Strowman and Reigns have found themselves in the same match more than 125 times, from singles action to tag matches to Royal Rumbles to that time Reigns was on the short side of a 14-on-one handicap match. Over the years, Reigns told CBS Sports, Strowman has advanced as a worker by leaps and bounds.
"If it's been 125 times, on Day 1, he didn't know left from right," Reigns said. "It's been amazing to see his growth as a performer. There's times he'll say some stupid stuff and you want to smack him, but he means well. He's a big guy with a lot of charisma and a very lovable guy. There are times where you can see that he's getting it and starting to understand what he's supposed to do and why he's supposed to do it. For me to have been one of the first to take him on and show him the way, I'm just happy that he trusted me. A lot of guys struggle with just listening and understanding that maybe the guy that's done it longer than you can teach you something. He put that trust in me, and I think it has paid dividends. I think it has helped him be able to hold his own and stay at a certain level in where we are, but it's a totally different dynamic now and I have a totally different attitude.
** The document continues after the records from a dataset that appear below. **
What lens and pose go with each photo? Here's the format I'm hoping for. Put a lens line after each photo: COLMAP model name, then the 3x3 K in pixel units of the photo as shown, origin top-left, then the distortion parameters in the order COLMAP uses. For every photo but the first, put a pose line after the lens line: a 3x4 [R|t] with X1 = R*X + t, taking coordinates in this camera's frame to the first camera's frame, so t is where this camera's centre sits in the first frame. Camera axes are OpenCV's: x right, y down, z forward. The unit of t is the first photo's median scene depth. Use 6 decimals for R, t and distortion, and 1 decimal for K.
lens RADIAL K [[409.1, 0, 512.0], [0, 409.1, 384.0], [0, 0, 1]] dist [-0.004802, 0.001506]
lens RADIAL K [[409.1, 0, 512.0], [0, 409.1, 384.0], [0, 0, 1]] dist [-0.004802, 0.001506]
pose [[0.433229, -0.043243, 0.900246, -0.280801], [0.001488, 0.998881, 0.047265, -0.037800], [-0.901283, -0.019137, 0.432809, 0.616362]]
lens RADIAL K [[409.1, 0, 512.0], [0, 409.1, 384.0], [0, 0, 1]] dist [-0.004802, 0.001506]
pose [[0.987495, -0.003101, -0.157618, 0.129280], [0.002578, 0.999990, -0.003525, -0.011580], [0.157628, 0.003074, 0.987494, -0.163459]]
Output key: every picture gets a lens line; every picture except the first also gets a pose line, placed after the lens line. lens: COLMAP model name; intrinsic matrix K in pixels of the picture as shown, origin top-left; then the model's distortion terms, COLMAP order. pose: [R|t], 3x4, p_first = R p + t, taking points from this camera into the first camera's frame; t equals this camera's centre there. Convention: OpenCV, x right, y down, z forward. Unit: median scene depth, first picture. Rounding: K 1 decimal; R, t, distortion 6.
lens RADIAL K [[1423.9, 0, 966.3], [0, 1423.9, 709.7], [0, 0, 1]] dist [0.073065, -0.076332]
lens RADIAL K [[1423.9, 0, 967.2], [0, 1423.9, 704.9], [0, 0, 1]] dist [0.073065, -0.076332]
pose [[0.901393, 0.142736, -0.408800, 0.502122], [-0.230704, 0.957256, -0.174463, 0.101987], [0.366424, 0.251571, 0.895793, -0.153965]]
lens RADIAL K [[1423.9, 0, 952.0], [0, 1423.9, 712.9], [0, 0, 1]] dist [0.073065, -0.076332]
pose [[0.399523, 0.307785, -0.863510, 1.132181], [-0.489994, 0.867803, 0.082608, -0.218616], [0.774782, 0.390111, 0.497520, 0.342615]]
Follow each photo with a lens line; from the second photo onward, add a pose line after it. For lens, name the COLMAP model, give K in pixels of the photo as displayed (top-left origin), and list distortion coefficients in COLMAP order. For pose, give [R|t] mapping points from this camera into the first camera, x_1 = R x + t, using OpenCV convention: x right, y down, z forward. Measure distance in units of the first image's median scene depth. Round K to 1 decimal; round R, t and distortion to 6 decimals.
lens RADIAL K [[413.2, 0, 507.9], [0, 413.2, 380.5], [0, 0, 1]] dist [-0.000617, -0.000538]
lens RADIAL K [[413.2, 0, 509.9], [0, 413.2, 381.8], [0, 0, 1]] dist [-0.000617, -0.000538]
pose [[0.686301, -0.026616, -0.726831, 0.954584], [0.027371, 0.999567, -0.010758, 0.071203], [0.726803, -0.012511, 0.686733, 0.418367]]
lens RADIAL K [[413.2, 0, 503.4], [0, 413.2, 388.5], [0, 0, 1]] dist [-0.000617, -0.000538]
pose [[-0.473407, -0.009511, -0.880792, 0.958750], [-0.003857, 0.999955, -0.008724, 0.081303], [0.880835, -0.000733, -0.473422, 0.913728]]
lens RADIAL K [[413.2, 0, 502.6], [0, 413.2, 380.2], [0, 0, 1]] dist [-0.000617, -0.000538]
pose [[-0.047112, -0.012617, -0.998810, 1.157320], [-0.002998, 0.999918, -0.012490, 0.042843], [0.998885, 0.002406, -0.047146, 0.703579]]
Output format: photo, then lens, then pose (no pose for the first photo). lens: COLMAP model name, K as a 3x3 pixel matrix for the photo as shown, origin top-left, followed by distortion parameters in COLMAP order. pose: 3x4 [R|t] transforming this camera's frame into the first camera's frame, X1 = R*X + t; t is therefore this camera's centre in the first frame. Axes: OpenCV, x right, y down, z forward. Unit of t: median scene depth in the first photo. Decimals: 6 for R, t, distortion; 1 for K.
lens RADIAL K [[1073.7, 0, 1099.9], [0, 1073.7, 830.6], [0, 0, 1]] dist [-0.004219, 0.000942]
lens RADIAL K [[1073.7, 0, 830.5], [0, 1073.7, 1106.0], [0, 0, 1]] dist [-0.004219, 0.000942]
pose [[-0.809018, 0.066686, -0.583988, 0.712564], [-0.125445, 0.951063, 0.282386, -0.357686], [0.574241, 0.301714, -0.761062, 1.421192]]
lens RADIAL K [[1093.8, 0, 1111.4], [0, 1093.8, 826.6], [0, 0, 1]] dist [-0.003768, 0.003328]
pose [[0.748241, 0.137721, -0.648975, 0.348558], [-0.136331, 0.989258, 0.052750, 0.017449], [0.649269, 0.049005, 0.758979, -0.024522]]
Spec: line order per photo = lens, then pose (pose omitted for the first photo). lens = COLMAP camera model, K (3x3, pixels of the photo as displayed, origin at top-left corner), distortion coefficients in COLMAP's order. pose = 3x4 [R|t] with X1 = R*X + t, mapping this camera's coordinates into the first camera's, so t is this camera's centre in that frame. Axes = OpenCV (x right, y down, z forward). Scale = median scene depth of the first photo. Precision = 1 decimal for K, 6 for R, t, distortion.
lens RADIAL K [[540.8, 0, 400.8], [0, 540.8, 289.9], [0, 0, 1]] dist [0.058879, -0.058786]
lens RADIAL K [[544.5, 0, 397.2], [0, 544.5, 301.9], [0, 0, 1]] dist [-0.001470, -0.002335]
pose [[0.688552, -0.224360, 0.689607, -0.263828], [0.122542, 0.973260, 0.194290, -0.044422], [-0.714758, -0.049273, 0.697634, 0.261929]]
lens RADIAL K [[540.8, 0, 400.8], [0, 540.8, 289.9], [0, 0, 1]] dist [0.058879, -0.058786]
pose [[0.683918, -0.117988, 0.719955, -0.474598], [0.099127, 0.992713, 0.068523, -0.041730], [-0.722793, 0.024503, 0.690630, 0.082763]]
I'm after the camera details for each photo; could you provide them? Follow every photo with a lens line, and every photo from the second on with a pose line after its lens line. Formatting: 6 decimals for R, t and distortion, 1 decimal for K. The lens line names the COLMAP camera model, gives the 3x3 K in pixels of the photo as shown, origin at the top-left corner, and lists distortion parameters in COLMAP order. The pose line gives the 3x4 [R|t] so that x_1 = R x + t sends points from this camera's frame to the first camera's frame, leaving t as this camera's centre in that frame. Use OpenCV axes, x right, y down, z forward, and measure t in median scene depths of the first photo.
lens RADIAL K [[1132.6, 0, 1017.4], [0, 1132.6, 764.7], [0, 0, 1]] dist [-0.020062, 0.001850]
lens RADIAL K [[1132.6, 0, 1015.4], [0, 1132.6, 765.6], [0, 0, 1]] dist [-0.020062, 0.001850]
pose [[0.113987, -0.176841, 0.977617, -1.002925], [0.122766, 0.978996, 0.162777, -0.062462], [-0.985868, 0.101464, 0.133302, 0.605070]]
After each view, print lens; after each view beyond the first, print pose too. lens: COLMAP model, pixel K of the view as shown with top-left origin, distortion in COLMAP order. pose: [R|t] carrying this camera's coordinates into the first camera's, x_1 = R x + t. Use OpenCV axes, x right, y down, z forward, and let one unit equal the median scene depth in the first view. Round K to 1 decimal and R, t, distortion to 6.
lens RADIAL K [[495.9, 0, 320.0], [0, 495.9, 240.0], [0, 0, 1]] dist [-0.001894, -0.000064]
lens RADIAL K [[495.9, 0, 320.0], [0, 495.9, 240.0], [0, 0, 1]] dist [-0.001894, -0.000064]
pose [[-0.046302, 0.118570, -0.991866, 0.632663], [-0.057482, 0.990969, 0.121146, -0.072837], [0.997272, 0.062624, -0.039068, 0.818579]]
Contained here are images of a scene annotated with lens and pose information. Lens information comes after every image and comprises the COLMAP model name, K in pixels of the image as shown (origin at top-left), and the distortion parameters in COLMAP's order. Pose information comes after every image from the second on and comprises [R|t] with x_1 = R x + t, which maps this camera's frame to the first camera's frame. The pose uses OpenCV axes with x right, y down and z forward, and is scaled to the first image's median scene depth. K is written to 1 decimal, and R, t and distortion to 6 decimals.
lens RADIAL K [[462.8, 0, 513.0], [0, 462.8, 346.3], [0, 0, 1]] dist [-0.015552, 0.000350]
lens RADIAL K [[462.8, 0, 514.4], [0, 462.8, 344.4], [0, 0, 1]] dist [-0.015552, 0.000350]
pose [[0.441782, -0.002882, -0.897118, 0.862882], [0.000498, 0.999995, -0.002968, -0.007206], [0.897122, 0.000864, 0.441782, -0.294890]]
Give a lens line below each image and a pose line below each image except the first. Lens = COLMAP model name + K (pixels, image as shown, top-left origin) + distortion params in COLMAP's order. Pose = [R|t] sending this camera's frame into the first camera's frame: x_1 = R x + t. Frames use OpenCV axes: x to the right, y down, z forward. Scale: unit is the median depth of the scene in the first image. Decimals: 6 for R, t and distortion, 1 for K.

"For me, this run that I'm on, I'm not taking any prisoners. For me, my personal performance is the most important thing. My connection with the audience, displaying a character and providing content they're going to buzz about for weeks and taking them on that roller coaster ride is very important. I've said it a few times, I'm cooking up an elaborate omelet and Braun Strowman is one of those eggs. Friday, you're going to see me crack another egg. He's a big old egg, but he's going to be part of this omelet I'm cooking up."
The run Reigns has been on since returning from his time off at the start of the global COVID-19 pandemic has seen some of the best storytelling of his career. While the focus of his current story is a feud with cousin Jey Uso, Reigns said that his focus is on the long term.
That focus, he said, is to use the coming years to establish himself as a legend, proving that he is a once-in-a-lifetime talent. He also stressed that being paired with new advocate Paul Heyman has helped him take his game to the next level.
"For me, I think I just look at it on a different level now," Reigns said. "This Friday is going to be a chance to show why I'm on a different level than everybody else. It's not just talk, it's not just chatter, it's not just people making comments on the internet. Everything I do within that ring and everything I do on Friday and Sunday nights is on a different level than everybody else. That's why they're not talking about Raw. They're all talking about SmackDown and what we do. We lead the charge at this point.
"Me and Paul [Heyman] are trailblazing like nobody else in this generation. For me, whether it's the next two years, three years, four years or five years, I'm going to leave a mark that's untouchable and raise my status to Hall of Fame legendary. I'm going to do something to create my legacy and cement it to where me and my family can all be proud of what I've done."